One day last week, my friend who typically cares for my children while I work was unavailable. I had no idea what I would do! The divorced orphan feelings took over! But, another friend was able to watch them. And, she not only taught them, she nurtured them and cuddled my daughter, loving my babies and allowing me the opportunity to earn the money I need.
I don’t know how we’ll get out of this house, out of poverty. I have no idea what type of long term vocation I’ll end up in. Or, how I’ll attain it. I’m trying to just look at next week, next month, and take things one step at a time, trusting that brick by brick we’ll get there. However, I have spent an inordinate amount of time this past week researching work opportunities online. While part of me tries to trust and take it one step at a time, the other part of me searches for answers with urgency.

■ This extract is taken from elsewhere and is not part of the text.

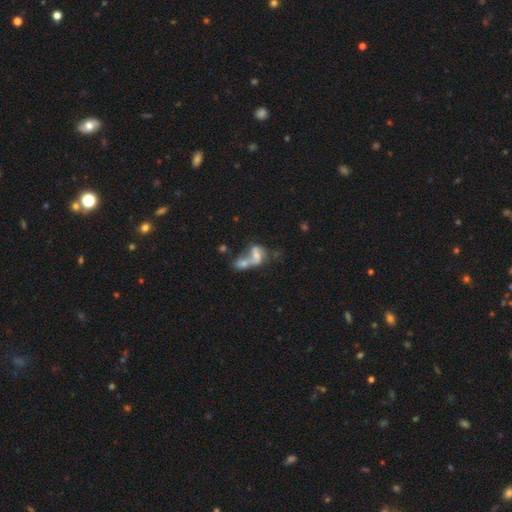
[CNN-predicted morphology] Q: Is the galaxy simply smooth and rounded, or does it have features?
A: smooth — 47%.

This afternoon I received an email letting me know that a fundraiser is being set up for me to help me get on my feet. The whole idea leaves me breathless. I’ve never even met some of the people involved. Their kindness and compassion are incomprehensible. I can’t get over their desire to help a total stranger. If I hadn’t seen the announcement in full color on Facebook and on WordPress I’d have scarcely believed it. My head is spinning, and my heart is racing.
I’ve learned a lot through this ordeal. I’ve learned patience, humility, transparency, and bravery. I’ve learned to recognize a wolf in sheep’s clothing. I’ve learned to trust God with my EVERY need. I’ve learned to let go. In my dad’s death, I saw the miracle of grace exemplified and learned how legalistic I have been at times. But, my biggest, my greatest, lesson has been regarding the POWER and BEAUTY of friendship.
A year ago I had no idea how I was going to secure representation. A week ago I had no idea who would watch the kids on Tuesday. Today, I have no idea how I’m going to get on my feet or even what that means.
No matter what happens, I am surrounded by some of the most incredible human beings God has ever created. No matter what happens, or, if nothing happens……if we are still living in this house three years from now, and I am still struggling while cleaning toilets for a living…..I am NOT alone.
I am not a divorced adult orphan. I do have a family. A family of friends.